La fleur aux cristaux

- Ça ne va pas, je travaille depuis plusieurs années sur ces fleurs et elles ne sont toujours pas parfaites… Ça ne va pas… Ces fleurs me donnent bien les jolis petits cristaux blancs comme convenu à la place du pollen, mais pourquoi m'en donnent-elles si peu ? Pourquoi ? Devrais-je plus les arroser ? Ça ne va pas…
Dans ce petit village, un jardinier travaille depuis plusieurs années sur des fleurs qui donnent des cristaux. Il préfère avoir une seule fleur qui est remplie de ces beaux cristaux blancs plutôt que trente fleurs qui n'en auraient que peu. Le hasard a fait que c’est lui qui est en possession de cet étrange spécimen, mais son envie de perfection lui cause du tort, ainsi, au détriment de ses voisins, il arrose méticuleusement ces petites fleurs bien gourmandes. Plus elles sont irriguées abondamment, plus leur nombre de petits cristaux est élevé et donc plus le désir du jardinier d’obtenir la plus belle des fleurs s’accroît. Les cultivateurs qui produisent des légumes proches de ce jardinier trouvent les barrages qu’il fait pour détourner l’eau de la rivière désagréable, mais comme les cristaux sont vraiment très beaux, ils acceptent cette contrepartie à contrecœur. Dans sa recherche perpétuelle de la réalisation des fleurs les plus belles du monde, il prend la décision d’irriguer toujours plus son champ. Face à des résultats qu’il juge concluants, il ne se contente plus d’une rivière détournée, mais se tourne vers le fleuve. Le jardinier vient au village et dit :
- Ça ne va pas ! Ça ne va toujours pas ! Pourquoi mes fleurs ne sont-elles toujours pas les plus belles du monde ?
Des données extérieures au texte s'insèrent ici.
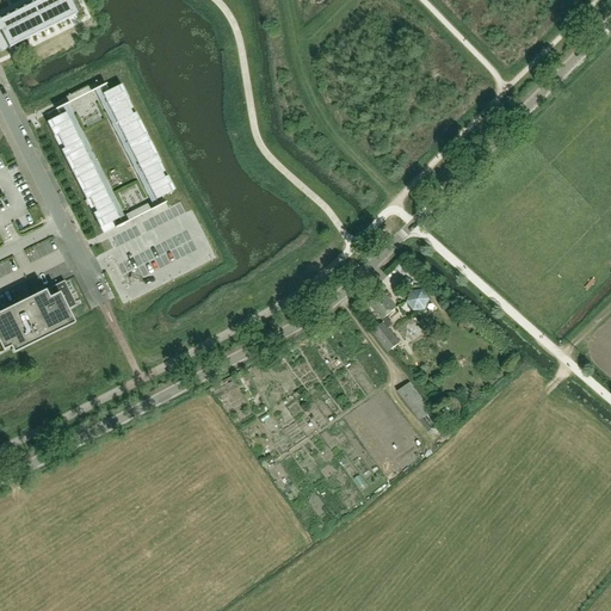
[(0,50),(1,53),(8,49),(75,16),(67,0),(42,0),(0,20),(0,50)]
- Peut-être qu'en concentrant tes efforts à un seul endroit cela ira mieux ? Et tu pourrais aussi en profiter pour réduire la quantité d’eau que tu prends dans le fleuve, cela gêne mes cultures. Propose un cultivateur.
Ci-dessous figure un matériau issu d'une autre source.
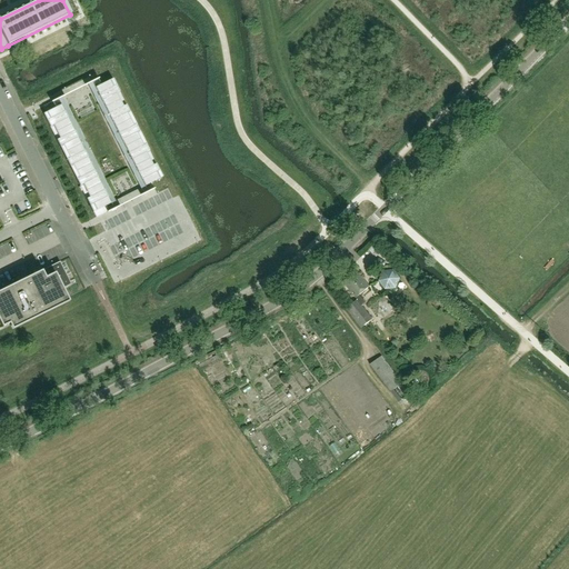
[(102,85),(95,88),(145,187),(152,182),(159,179),(156,172),(159,171),(156,165),(152,166),(147,152),(149,151),(146,145),(143,147),(137,133),(139,131),(136,126),(133,127),(127,113),(129,112),(126,106),(123,107),(117,93),(119,92),(116,86),(113,88),(110,81),(102,85)]
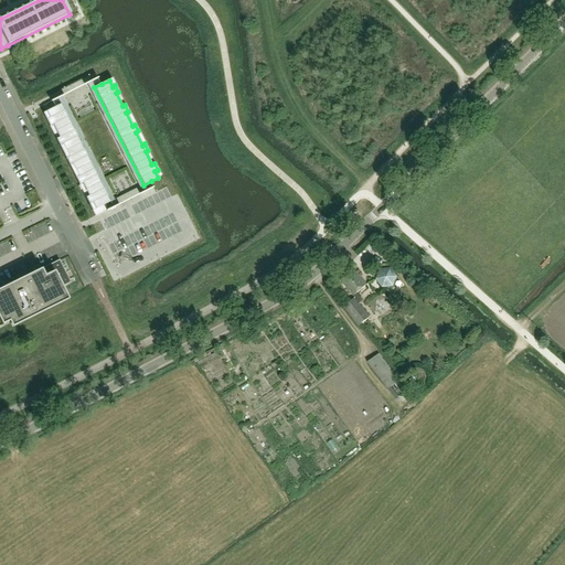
[(60,104),(46,112),(50,118),(46,120),(50,127),(53,125),(59,138),(56,139),(60,146),(62,145),(68,158),(66,159),(70,166),(72,164),(78,177),(76,179),(80,185),(82,183),(88,196),(86,198),(89,204),(92,203),(95,209),(92,210),(94,215),(106,210),(104,204),(109,201),(60,104)]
- Tu as sûrement raison ! Je vais arrêter de prendre l’eau de la rivière et du fleuve ! Annonce fièrement le jardinier.
- Sage décision !
- À la place, je vais fonder un barrage pour collecter l’eau de la mer !!!
- QUOI ?!?
Pour obtenir les fleurs les plus belles du monde, le jardinier, aidé de certains habitants qui espéraient que le jardinier ne se plaigne plus, construit alors un immense barrage redirigeant l’eau de la mer vers ses fleurs. Pour suivre les conseils de l’un de ses voisins, il offre toutes ses fleurs sauf la plus belle de toutes aux exploitations voisines qui l’ont aidé pour la fondation de son barrage. Ainsi, il concentre ses efforts sur une seule fleur.
Sa fleur est désormais irriguée de façon très importante et est constituée d’une très grande quantité de cristaux. Mais cela ne convient toujours pas à l’infatigable et insatisfait jardinier qui trouve les cristaux trop blancs et les préférerait multicolores pour les rendre encore plus magnifiques, mais quand il alla annoncer son désir…
- Ça ne va pas, ÇA NE VA PAS ! ÇA NE VA PAS !!! Pourquoi ma fleur n’a-t-elle toujours pas atteint la perfection ? POURQUOI ? Je veux avoir la plus belle fleur du monde !
Face à la colère du jardinier, personne n’osa rien dire, mais quand il fut parti, ils se rassemblèrent et dirent ceci :
- Il n’est vraiment jamais satisfait ! dit le premier.
- Oui, mais que faire ? Demande le deuxième.
- Lui expliquer ? Propose le troisième.
- Non, il ne l’acceptera pas !
- Détruisons son barrage !
- Oui, bonne idée, ainsi, il ne se plaindra plus, ou alors pour une bonne raison !
Et c’est ainsi que les habitants du village, gagnés par l’énervement, le besoin de vengeance, et la perte d’une partie du bien rare qu’est l’eau pour leurs exploitations, partirent pour détruire le barrage du jardinier. L’eau emporta alors la fleur la plus belle du monde qui n’aura jamais été considérée ainsi par le jardinier et les cristaux d’un blanc magnifique qui s’avéraient être du sel se mélangèrent à l’eau de la mer. Le jardinier, gagné par la colère, alla détruire les fleurs qu’il avait offertes aux habitants du village pour que plus personne ne puisse avoir ces fleurs. C’est ainsi que la mer devint salée et que les fleurs de sels disparurent à tout jamais.